Programming in Python

  • Using libraries
  • Working with arrays
  • Reading and plotting data
  • Creating and using functions
  • Loops and conditionals
  • Defensive programming
  • Using Python from the command line
  • Reference...

Programming in R

  • Getting started with R
  • Primitive types
  • List
  • Vectors, matrices and arrays
  • Data frames
  • Reading and plotting data
  • Statistics
  • Programming constructs
  • Functions
  • Reference...

Setup

To participate in this Software Carpentry workshop, you will need an ssh client to log into the cluster nodes that we provide. In addition, you will need an up-to-date web browser.

We maintain a list of common issues that occur during installation as a reference for instructors that may be useful on the Configuration Problems and Solutions wiki page.

SSH access to cluster nodes

SSH is a Secure Shell protocol that encrytps all data streams. It is available on almost any platform.

Windows

  1. Download the MobaXterm SSH client for Windows.
  2. Run the installer and follow the instructions.

This will provide you with an ssh command prompt. You can now connect following the instructions below.

Mac OS X

The default shell in all versions of Mac OS X is Bash, so no need to install anything. You access Bash from the Terminal (found in /Applications/Utilities). You may want to keep Terminal in your dock for this workshop.

Linux

The default shell is usually Bash, but if your machine is set up differently you can run it by opening a terminal and typing bash. There is no need to install anything.

Git

Git is a version control system that lets you track who made changes to what when and has options for easily updating a shared or public version of your code on github.com. Ever wanted to make backups of your files? Git allows you to effectively maintain every version of every file in a project. You will need a supported web browser to access GitHub (current versions of Chrome, Firefox or Safari, or Internet Explorer version 9 or above). You do not have to do any setup for using Git, as it is installed on the systems we will work on. If you wish, you can install Git on your personal computer as well.

Text Editor

When you're writing code, it's nice to have a text editor that is optimized for writing code, with features like automatic color-coding of key words. You do not have to install a text editor, as it is installed on the systems we will work on.

Python

Python is a popular language for scientific computing, and great for general-purpose programming as well. Installing all of its scientific packages individually can be a bit difficult, so we recommend Anaconda, an all-in-one installer.

R

R is a programming language that is especially powerful for data exploration, visualization, and statistical analysis. To interact with R, we will use RStudio.

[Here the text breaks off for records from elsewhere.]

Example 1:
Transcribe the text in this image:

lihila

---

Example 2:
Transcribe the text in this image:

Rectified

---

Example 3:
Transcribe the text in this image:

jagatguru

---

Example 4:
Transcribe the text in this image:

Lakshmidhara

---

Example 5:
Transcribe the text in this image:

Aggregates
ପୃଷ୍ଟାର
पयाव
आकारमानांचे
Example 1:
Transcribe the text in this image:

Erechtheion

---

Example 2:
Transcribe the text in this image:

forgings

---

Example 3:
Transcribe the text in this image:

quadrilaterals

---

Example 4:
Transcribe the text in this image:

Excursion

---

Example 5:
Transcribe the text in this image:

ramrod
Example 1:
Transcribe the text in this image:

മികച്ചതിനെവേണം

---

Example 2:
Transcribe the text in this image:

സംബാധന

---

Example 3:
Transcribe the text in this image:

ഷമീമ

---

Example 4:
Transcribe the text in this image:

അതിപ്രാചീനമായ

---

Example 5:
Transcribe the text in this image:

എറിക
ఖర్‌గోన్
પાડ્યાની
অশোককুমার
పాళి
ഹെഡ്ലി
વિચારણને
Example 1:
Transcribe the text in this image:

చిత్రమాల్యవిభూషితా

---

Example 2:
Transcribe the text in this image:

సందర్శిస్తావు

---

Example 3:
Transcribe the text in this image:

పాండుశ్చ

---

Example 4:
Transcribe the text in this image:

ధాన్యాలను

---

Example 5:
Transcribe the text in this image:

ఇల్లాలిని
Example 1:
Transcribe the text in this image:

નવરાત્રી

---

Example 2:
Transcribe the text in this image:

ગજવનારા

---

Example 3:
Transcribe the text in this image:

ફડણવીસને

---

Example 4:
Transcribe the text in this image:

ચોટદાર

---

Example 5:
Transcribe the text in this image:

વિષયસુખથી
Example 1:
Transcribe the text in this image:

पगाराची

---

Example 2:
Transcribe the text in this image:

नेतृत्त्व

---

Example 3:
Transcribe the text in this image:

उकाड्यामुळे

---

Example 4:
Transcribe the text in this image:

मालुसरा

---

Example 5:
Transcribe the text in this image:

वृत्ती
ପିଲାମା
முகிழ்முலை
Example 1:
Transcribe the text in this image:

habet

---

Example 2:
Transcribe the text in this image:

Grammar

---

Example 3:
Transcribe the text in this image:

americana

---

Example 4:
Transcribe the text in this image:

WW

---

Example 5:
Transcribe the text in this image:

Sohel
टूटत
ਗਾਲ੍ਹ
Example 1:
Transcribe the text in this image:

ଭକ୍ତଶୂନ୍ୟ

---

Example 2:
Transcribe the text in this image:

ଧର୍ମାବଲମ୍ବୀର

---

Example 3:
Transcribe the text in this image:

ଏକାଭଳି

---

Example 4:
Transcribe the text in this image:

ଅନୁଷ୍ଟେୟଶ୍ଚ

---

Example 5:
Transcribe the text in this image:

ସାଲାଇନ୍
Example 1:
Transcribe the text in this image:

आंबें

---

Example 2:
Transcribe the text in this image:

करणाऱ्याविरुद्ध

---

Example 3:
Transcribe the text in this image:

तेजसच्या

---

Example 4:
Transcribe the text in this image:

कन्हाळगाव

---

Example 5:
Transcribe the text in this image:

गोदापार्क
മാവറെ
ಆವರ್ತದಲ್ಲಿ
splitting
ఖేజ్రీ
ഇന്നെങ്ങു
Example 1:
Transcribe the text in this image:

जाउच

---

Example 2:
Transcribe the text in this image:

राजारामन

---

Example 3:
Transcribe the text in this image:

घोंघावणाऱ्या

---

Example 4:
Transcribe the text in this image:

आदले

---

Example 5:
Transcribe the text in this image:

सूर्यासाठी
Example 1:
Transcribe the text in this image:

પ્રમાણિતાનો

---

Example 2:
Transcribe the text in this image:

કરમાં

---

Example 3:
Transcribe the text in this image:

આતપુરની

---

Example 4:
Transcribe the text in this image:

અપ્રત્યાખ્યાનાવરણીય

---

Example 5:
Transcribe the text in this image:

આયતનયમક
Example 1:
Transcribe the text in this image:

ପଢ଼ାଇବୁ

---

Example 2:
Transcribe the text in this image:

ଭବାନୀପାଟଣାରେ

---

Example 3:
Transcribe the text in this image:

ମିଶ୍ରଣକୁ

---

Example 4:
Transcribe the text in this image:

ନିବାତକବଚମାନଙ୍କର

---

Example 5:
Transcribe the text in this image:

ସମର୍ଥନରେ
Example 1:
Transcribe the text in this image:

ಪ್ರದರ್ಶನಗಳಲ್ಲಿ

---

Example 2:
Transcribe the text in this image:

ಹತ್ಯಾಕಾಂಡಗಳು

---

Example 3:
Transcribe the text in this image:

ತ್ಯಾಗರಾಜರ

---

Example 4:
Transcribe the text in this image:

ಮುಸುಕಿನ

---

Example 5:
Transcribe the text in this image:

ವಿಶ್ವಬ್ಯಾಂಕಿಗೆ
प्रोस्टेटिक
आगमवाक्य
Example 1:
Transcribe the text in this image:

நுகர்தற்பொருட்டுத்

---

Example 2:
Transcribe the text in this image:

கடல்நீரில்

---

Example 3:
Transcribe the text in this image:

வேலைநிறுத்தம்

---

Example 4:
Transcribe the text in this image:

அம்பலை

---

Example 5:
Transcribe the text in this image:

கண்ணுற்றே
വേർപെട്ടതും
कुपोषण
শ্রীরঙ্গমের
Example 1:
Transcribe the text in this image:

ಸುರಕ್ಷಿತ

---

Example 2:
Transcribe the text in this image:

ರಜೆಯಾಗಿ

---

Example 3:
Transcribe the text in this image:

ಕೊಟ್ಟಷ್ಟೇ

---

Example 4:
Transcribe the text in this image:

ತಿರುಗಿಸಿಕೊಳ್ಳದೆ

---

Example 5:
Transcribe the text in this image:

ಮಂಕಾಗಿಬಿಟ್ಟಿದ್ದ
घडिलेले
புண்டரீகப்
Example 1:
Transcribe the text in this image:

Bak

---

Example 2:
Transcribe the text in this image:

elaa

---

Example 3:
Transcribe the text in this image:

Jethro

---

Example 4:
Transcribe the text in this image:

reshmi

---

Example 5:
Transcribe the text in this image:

To install R, you will need to install the base R distribution as well as the RStudio Release Preview. We recommend using the RStudio Release Preview over the normal version, as it provides several extra coding tools that are super helpful (like the ability to automatically check for errors in your code). Windows users should install RTools as well, as that is required for building packages on that OS.